Publié le 2024-02-29 14:35:00. L’artiste irlandais Kevin Sharkey, autrefois prospère, raconte comment il a connu la faillite et le sans-abrisme après avoir dépensé sans compter une fortune rapidement acquise, et comment cette expérience a radicalement changé sa vision de l’argent.
- Kevin Sharkey a mené une vie fastueuse pendant ses années de succès, séjournant dans des hôtels de luxe et voyageant en première classe.
- Le krach financier de 2008 a précipité sa chute, le laissant sans ressources et contraint de vivre dans un foyer d’hébergement.
- Aujourd’hui de retour au premier plan avec plusieurs galeries, Sharkey affirme avoir tiré des leçons de ses erreurs et ne plus accorder la même importance à l’accumulation de richesses.
Kevin Sharkey se souvient d’une période où l’argent semblait inépuisable. « Au cours de ces années, je suis resté au George V à Paris. Je suis allé à New York en première classe. J’ai vraiment passé un bon moment à dépenser cet argent », a-t-il confié à Katie Byrne dans le dernier épisode du podcast The Money Talks. L’artiste, alors au sommet de sa gloire, ne craignait pas de dilapider sa fortune, convaincu que d’autres opportunités se présenteraient.
« J’ai adoré, mais je l’ai dépensé avec la foi qu’il y aurait plus d’argent. Je n’allais jamais m’asseoir sur une valise d’argent par peur. »
Kevin Sharkey, artiste
Fort de ses succès, Sharkey a investi massivement dans sa carrière, ouvrant des galeries et promouvant son travail. Cependant, la crise financière mondiale de 2008 a brutalement mis fin à cette période faste. En quelques années, l’artiste s’est retrouvé à la rue. L’expérience du sans-abrisme a été un véritable électrochoc.
« Une fois que vous avez fait faillite et sans abri, vous vous rendez compte que la vie continue. »
Kevin Sharkey, artiste
Il a dû recourir à l’aide sociale, le “Dole”, pour subvenir à ses besoins et à ceux de ses animaux de compagnie.
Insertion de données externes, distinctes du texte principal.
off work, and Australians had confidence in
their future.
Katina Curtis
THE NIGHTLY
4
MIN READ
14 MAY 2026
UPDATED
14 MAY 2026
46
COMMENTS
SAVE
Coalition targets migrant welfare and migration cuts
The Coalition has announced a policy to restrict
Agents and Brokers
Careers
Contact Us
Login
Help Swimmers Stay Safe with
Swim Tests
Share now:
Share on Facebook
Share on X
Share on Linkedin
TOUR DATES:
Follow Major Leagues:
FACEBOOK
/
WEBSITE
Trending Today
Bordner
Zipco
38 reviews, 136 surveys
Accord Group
Les plaisirs autrefois accessibles, comme les bougies Jo Malone ou le linge de maison de luxe, lui étaient désormais interdits.
Malgré les difficultés, Sharkey a refusé de se laisser abattre. Il a trouvé la force de se relever et de reprendre la peinture. Son séjour dans un foyer d’hébergement a été une source de motivation inattendue.
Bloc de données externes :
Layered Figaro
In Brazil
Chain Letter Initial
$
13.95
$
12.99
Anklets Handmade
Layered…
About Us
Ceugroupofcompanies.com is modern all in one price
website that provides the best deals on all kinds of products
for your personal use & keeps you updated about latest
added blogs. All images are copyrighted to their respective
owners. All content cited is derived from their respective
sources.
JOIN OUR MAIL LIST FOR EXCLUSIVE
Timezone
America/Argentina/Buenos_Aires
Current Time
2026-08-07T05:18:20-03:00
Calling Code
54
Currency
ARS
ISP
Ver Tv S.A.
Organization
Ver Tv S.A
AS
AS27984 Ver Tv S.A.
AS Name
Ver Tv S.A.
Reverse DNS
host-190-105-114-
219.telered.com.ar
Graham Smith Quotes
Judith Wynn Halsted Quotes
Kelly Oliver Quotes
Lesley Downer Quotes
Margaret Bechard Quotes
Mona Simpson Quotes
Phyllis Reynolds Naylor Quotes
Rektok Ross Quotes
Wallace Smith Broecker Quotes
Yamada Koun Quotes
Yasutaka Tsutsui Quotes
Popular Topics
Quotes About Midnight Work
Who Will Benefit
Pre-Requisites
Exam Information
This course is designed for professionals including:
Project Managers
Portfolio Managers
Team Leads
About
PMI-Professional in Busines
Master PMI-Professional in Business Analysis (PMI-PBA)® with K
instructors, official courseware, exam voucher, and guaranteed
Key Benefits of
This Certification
« Ce dont je me souviens être dans une auberge de sans-abri, c’était tout ce à quoi je pensais n’était pas : « Comment je me suis retrouvé ici ? » C’était : “Comment le f*** puis-je sortir de cet endroit et ne jamais revenir ?” »
Kevin Sharkey, artiste
Aujourd’hui, Kevin Sharkey est de nouveau actif, avec trois galeries réparties entre l’Irlande et le Portugal, et une clientèle fidèle. Son rapport à l’argent a profondément changé. Il ne possède ni bien immobilier, ni fonds de retraite, ni épargne conséquente, préférant réinvestir ses revenus dans sa passion. Il considère que l’argent est éphémère et que l’important est de vivre pleinement chaque jour.
« Je n’ai jamais acheté de propriété. Je n’ai pas de pension. Je n’ai pas de gros nid d’économies. J’ai toujours juste remis l’argent que j’ai gagné dans ma carrière. Et je l’ai fait en peignant, en s’améliorant, en ouvrant des galeries. Ils ne s’entraînent pas toujours. Vous ne savez pas avant d’essayer. »
Kevin Sharkey, artiste
Pour écouter l’intégralité de l’entretien avec Kevin Sharkey, rendez-vous sur The Money Talks, disponible sur toutes les principales plateformes de podcasts.
Note : Le contenu de ce podcast est fourni à titre informatif uniquement et ne constitue pas un conseil en investissement.